## [Assignment]
Whenever the word "écrire" turns up in a line below, that line should be copied.

(Records from a dataset)
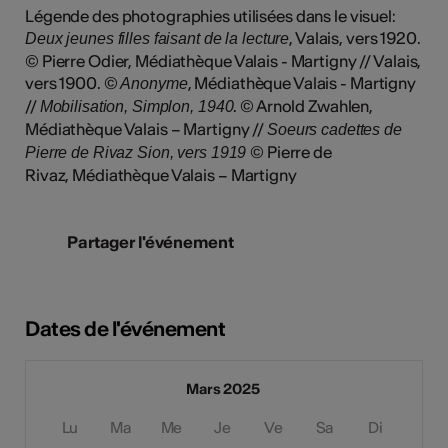
Légende des photographies utilisées dans le visuel:
, Valais, vers 1920.
Deux jeunes filles faisant de la lecture
© Pierre Odier, Médiathèque Valais - Martigny // Valais,
vers 1900. ©
, Médiathèque Valais - Martigny
Anonyme
//
. © Arnold Zwahlen,
Mobilisation, Simplon, 1940
Médiathèque Valais – Martigny //
Soeurs cadettes de
© Pierre de
Pierre de Rivaz Sion, vers 1919
Rivaz, Médiathèque Valais – Martigny
Partager l'événement
Dates de l'événement
Mars 2025
Lu
Ma
Me
Je
Ve
Sa
Di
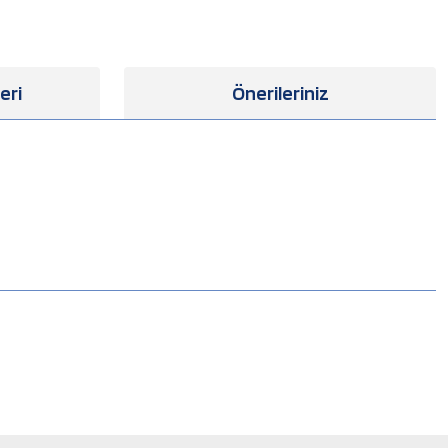
eri
Önerileriniz
.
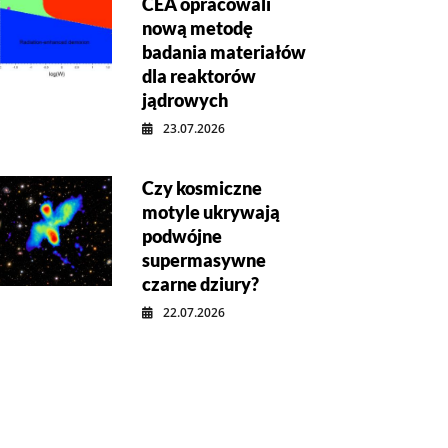
CEA opracowali
nową metodę
badania materiałów
dla reaktorów
jądrowych
23.07.2026
Czy kosmiczne
motyle ukrywają
podwójne
supermasywne
czarne dziury?
22.07.2026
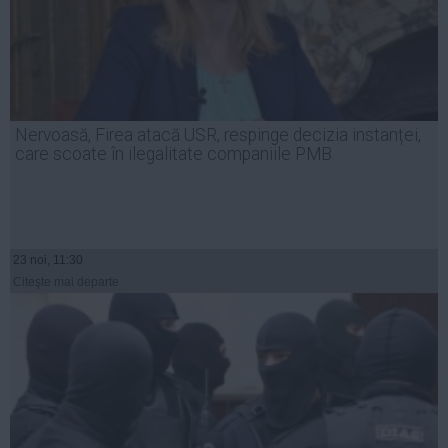
Nervoasă, Firea atacă USR, respinge decizia instanței,
care scoate în ilegalitate companiile PMB
23 noi, 11:30
Citeşte mai departe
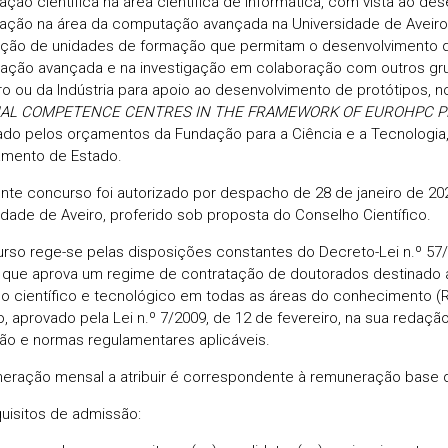
gação científica na área científica de Informática, com vista ao d
gação na área da computação avançada na Universidade de Avei
ção de unidades de formação que permitam o desenvolvimento
ção avançada e na investigação em colaboração com outros gru
ro ou da Indústria para apoio ao desenvolvimento de protótipos, n
AL COMPETENCE CENTRES IN THE FRAMEWORK OF EUROHPC P
do pelos orçamentos da Fundação para a Ciência e a Tecnologi
mento de Estado.
nte concurso foi autorizado por despacho de 28 de janeiro de 202
idade de Aveiro, proferido sob proposta do Conselho Científico.
rso rege-se pelas disposições constantes do Decreto-Lei n.º 57/
 que aprova um regime de contratação de doutorados destinado a
 científico e tecnológico em todas as áreas do conhecimento (R
o, aprovado pela Lei n.º 7/2009, de 12 de fevereiro, na sua redaçã
ção e normas regulamentares aplicáveis.
eração mensal a atribuir é correspondente à remuneração base d
uisitos de admissão:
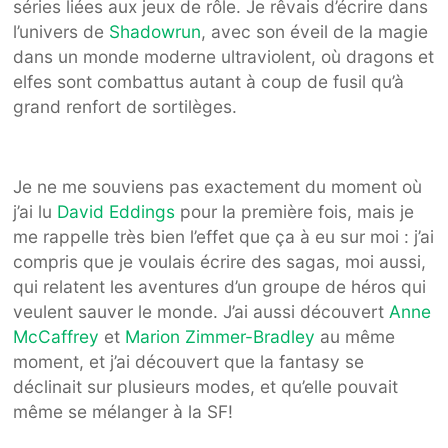
séries liées aux jeux de rôle. Je rêvais d’écrire dans
l’univers de
Shadowrun
, avec son éveil de la magie
dans un monde moderne ultraviolent, où dragons et
elfes sont combattus autant à coup de fusil qu’à
grand renfort de sortilèges.
Je ne me souviens pas exactement du moment où
j’ai lu
David Eddings
pour la première fois, mais je
me rappelle très bien l’effet que ça à eu sur moi : j’ai
compris que je voulais écrire des sagas, moi aussi,
qui relatent les aventures d’un groupe de héros qui
veulent sauver le monde. J’ai aussi découvert
Anne
McCaffrey
et
Marion Zimmer-Bradley
au même
moment, et j’ai découvert que la fantasy se
déclinait sur plusieurs modes, et qu’elle pouvait
même se mélanger à la SF!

## [Result of this task]
séries liées aux jeux de rôle. Je rêvais d’écrire dans
compris que je voulais écrire des sagas, moi aussi,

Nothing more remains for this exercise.